Look through the records below for the line holding "vfov_deg: 25.3". Write it out exactly, with each following line through the line holding "f_number: 1.5".

(Data excerpts)
/---

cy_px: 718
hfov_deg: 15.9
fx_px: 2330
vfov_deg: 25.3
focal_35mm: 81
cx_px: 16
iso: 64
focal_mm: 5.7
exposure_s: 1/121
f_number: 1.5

\---
/---

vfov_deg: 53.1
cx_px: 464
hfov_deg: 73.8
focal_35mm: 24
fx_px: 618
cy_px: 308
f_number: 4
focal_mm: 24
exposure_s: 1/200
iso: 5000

\---

• _WRITTEN RESPONSE_
vfov_deg: 25.3
focal_35mm: 81
cx_px: 16
iso: 64
focal_mm: 5.7
exposure_s: 1/121
f_number: 1.5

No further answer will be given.